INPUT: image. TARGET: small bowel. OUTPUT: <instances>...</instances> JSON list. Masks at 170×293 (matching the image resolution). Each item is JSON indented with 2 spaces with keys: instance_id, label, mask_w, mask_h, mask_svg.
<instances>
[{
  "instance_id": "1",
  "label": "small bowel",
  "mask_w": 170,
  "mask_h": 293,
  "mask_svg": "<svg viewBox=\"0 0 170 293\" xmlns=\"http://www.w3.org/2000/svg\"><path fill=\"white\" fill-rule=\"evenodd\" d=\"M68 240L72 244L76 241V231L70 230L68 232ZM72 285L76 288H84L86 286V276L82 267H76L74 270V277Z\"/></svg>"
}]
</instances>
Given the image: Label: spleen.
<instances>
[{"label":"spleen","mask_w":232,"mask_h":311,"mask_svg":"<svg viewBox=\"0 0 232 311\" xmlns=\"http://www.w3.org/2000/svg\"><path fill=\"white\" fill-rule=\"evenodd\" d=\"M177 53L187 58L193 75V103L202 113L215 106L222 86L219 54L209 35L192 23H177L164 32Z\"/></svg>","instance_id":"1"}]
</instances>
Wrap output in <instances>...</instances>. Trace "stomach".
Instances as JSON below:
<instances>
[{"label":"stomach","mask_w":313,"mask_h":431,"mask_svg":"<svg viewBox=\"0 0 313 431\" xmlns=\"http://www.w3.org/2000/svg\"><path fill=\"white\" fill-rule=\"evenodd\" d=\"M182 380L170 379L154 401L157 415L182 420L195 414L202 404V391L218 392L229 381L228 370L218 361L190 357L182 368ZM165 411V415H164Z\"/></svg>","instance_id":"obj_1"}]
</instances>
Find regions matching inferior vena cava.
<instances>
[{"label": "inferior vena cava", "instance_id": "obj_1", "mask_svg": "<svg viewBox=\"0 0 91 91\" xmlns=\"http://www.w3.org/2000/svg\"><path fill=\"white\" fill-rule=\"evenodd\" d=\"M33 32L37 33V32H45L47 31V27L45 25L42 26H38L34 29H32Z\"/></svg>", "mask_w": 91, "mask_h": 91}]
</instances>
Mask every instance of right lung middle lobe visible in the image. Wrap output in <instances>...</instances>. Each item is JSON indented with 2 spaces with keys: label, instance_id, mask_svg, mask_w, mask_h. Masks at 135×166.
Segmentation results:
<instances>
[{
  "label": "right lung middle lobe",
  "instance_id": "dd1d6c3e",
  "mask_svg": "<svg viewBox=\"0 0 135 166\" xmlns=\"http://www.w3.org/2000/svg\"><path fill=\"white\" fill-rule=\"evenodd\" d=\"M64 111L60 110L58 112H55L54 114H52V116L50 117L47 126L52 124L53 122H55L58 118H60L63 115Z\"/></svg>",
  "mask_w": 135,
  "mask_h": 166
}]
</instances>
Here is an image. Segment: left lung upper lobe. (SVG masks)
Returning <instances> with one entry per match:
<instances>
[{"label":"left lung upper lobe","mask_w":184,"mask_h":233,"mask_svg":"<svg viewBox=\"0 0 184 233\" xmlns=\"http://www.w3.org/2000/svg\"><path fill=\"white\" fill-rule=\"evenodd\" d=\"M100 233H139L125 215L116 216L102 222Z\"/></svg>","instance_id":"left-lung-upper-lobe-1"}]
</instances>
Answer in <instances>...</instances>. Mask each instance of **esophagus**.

··········

* THE PROBLEM
Reproduce every line of the entries from the one containing "Here is an image." through to the end of the entries, changing "esophagus" to "trachea" and keeping everything else unchanged.

* COMPLETED EXERCISE
Here is an image. Segment: left lung upper lobe. (SVG masks)
Returning <instances> with one entry per match:
<instances>
[{"label":"left lung upper lobe","mask_w":184,"mask_h":233,"mask_svg":"<svg viewBox=\"0 0 184 233\" xmlns=\"http://www.w3.org/2000/svg\"><path fill=\"white\" fill-rule=\"evenodd\" d=\"M100 233H139L125 215L116 216L102 222Z\"/></svg>","instance_id":"left-lung-upper-lobe-1"}]
</instances>
Answer in <instances>...</instances>. Mask each instance of **trachea**.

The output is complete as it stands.